DIRECTIVE
Begin the copy at the line containing "inshootlarning" in the data below and end it at the line containing "Traditionnelles le choix privilégié des", keeping each line exact and leaving out pictures.

[Page images and extracted text]
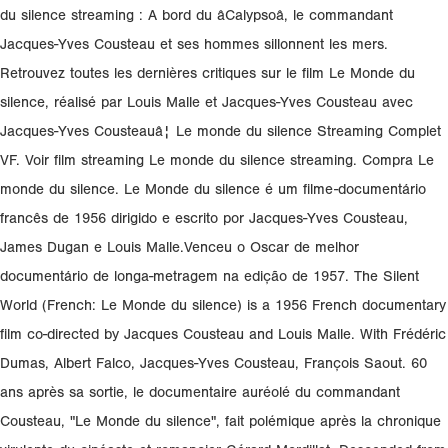
du silence streaming : A bord du âCalypsoâ, le commandant
Jacques-Yves Cousteau et ses hommes sillonnent les mers.
Retrouvez toutes les dernières critiques sur le film Le Monde du
silence, réalisé par Louis Malle et Jacques-Yves Cousteau avec
Jacques-Yves Cousteauâ¦ Le monde du silence Streaming Complet
VF. Voir film streaming Le monde du silence streaming. Compra Le
monde du silence. Le Monde du silence é um filme-documentário
francês de 1956 dirigido e escrito por Jacques-Yves Cousteau,
James Dugan e Louis Malle.Venceu o Oscar de melhor
documentário de longa-metragem na edição de 1957. The Silent
World (French: Le Monde du silence) is a 1956 French documentary
film co-directed by Jacques Cousteau and Louis Malle. With Frédéric
Dumas, Albert Falco, Jacques-Yves Cousteau, François Saout. 60
ans après sa sortie, le documentaire auréolé du commandant
Cousteau, "Le Monde du silence", fait polémique après la chronique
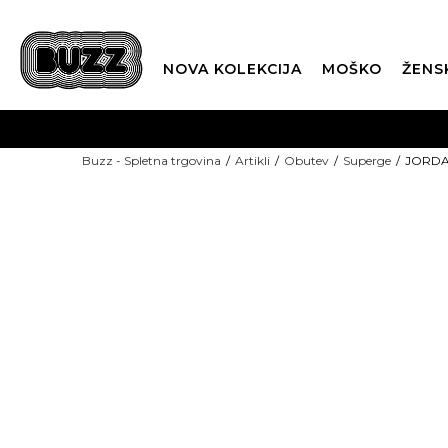
NOVA KOLEKCIJA
MOŠKO
ŽENS
Buzz - Spletna trgovina
Artikli
Obutev
Superge
JORDAN
SEZONSKE CENE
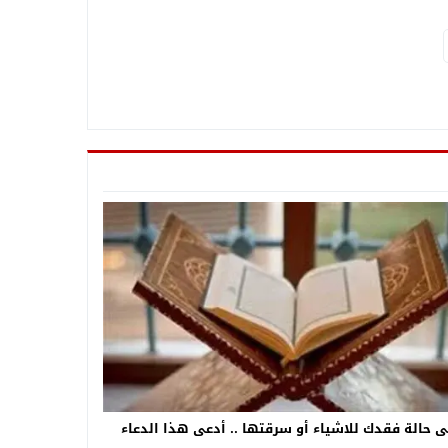
 حالة فقدك للاشياء أو سرقتها .. أدعى هذا الدعاء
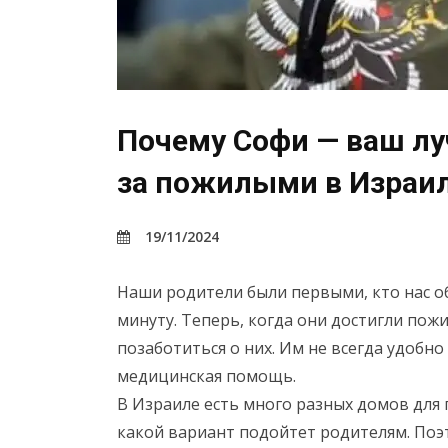
Почему Софи — ваш лу
за пожилыми в Израи
19/11/2024
Наши родители были первыми, кто нас об
минуту. Теперь, когда они достигли пож
позаботиться о них. Им не всегда удобн
медицинская помощь.
В Израиле есть много разных домов для 
какой вариант подойтет родителям. Поэт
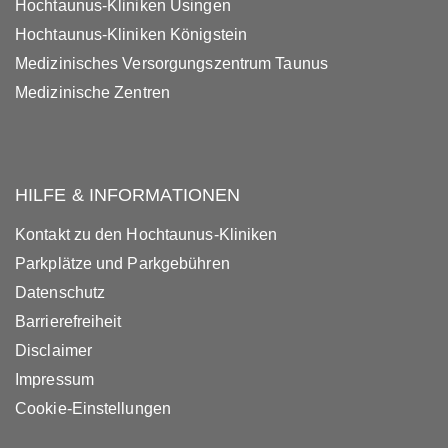
Hochtaunus-Kliniken Usingen
Hochtaunus-Kliniken Königstein
Medizinisches Versorgungszentrum Taunus
Medizinische Zentren
HILFE & INFORMATIONEN
Kontakt zu den Hochtaunus-Kliniken
Parkplätze und Parkgebühren
Datenschutz
Barrierefreiheit
Disclaimer
Impressum
Cookie-Einstellungen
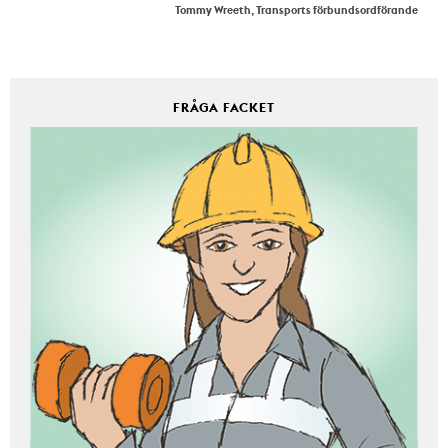
Tommy Wreeth, Transports förbundsordförande
FRÅGA FACKET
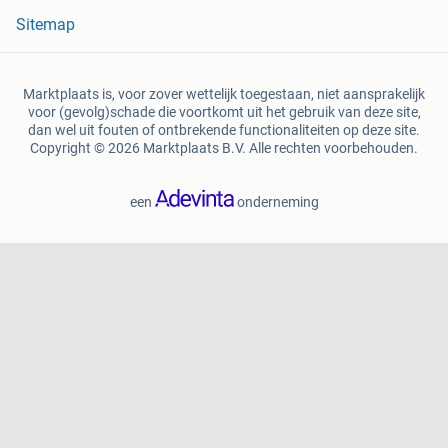
Sitemap
Marktplaats is, voor zover wettelijk toegestaan, niet aansprakelijk
voor (gevolg)schade die voortkomt uit het gebruik van deze site,
dan wel uit fouten of ontbrekende functionaliteiten op deze site.
Copyright © 2026 Marktplaats B.V. Alle rechten voorbehouden.
een
onderneming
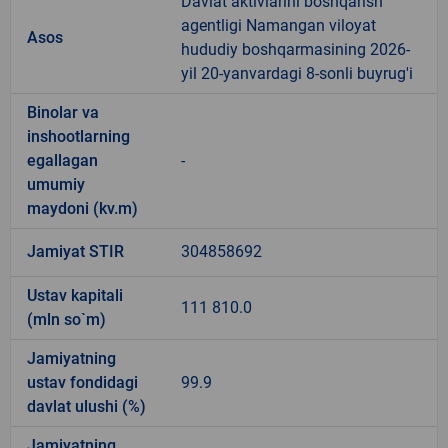
Davlat aktivlarini boshqarish
agentligi Namangan viloyat
Asos
hududiy boshqarmasining 2026-
yil 20-yanvardagi 8-sonli buyrug'i
Binolar va
inshootlarning
egallagan
-
umumiy
maydoni (kv.m)
Jamiyat STIR
304858692
Ustav kapitali
111 810.0
(mln so`m)
Jamiyatning
ustav fondidagi
99.9
davlat ulushi (%)
Jamiyatning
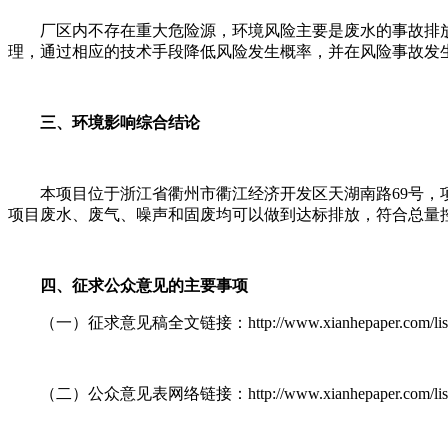
厂区内不存在重大危险源，环境风险主要是废水的事故排
理，通过相应的技术手段降低风险发生概率，并在风险事故发
三、环境影响综合结论
本项目位于浙江省衢州市衢江经济开发区天湖南路69号
项目废水、废气、噪声和固废均可以做到达标排放，符合总量
四、征求公众意见的主要事项
（一）征求意见稿全文链接：http://www.xianhepaper.com/list/
（二）公众意见表网络链接：http://www.xianhepaper.com/list/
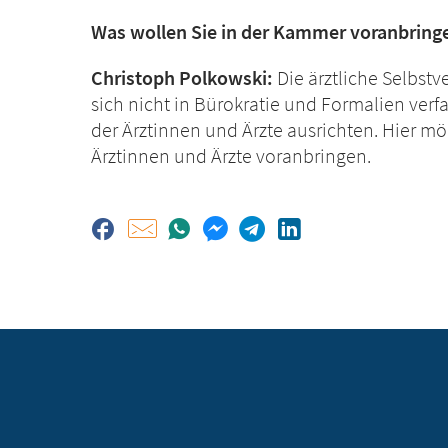
Was wollen Sie in der Kammer voranbring
Christoph Polkowski:
Die ärztliche Selbstv
sich nicht in Bürokratie und Formalien ver
der Ärztinnen und Ärzte ausrichten. Hier 
Ärztinnen und Ärzte voranbringen.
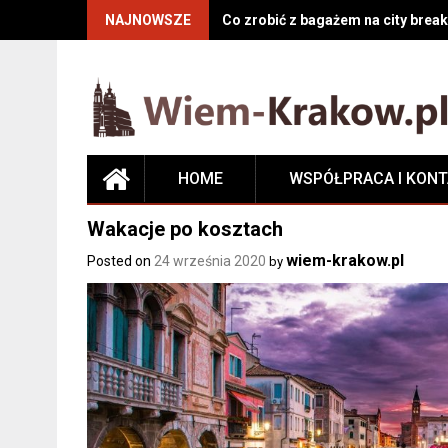
NAJNOWSZE
Co zrobić z bagażem na city break
HOME
WSPÓŁPRACA I KON
Wakacje po kosztach
wiem-krakow.pl
Posted on
24 września 2020
by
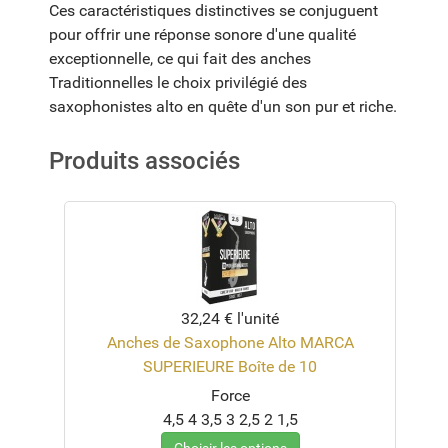
Ces caractéristiques distinctives se conjuguent
pour offrir une réponse sonore d'une qualité
exceptionnelle, ce qui fait des anches
Traditionnelles le choix privilégié des
saxophonistes alto en quête d'un son pur et riche.
Produits associés
32,24 €
l'unité
Anches de Saxophone Alto MARCA
SUPERIEURE Boîte de 10
Force
4,5
4
3,5
3
2,5
2
1,5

SOLUTION BELOW
inshootlarning
egallagan
-
umumiy
maydoni (kv.m)
Jamiyat STIR
304858692
Ustav kapitali
111 810.0
(mln so`m)
Jamiyatning
ustav fondidagi
99.9
davlat ulushi (%)
Jamiyatning
厂区内不存在重大危险源，环境风险主要是废水的事故排
理，通过相应的技术手段降低风险发生概率，并在风险事故发
三、环境影响综合结论
本项目位于浙江省衢州市衢江经济开发区天湖南路69号
项目废水、废气、噪声和固废均可以做到达标排放，符合总量
四、征求公众意见的主要事项
（一）征求意见稿全文链接：http://www.xianhepaper.com/list/
（二）公众意见表网络链接：http://www.xianhepaper.com/list/
Was wollen Sie in der Kammer voranbring
Christoph Polkowski:
Die ärztliche Selbstv
sich nicht in Bürokratie und Formalien ver
der Ärztinnen und Ärzte ausrichten. Hier 
Ärztinnen und Ärzte voranbringen.
NAJNOWSZE
Co zrobić z bagażem na city break
HOME
WSPÓŁPRACA I KON
Wakacje po kosztach
wiem-krakow.pl
Posted on
24 września 2020
by
Ces caractéristiques distinctives se conjuguent
pour offrir une réponse sonore d'une qualité
exceptionnelle, ce qui fait des anches
Traditionnelles le choix privilégié des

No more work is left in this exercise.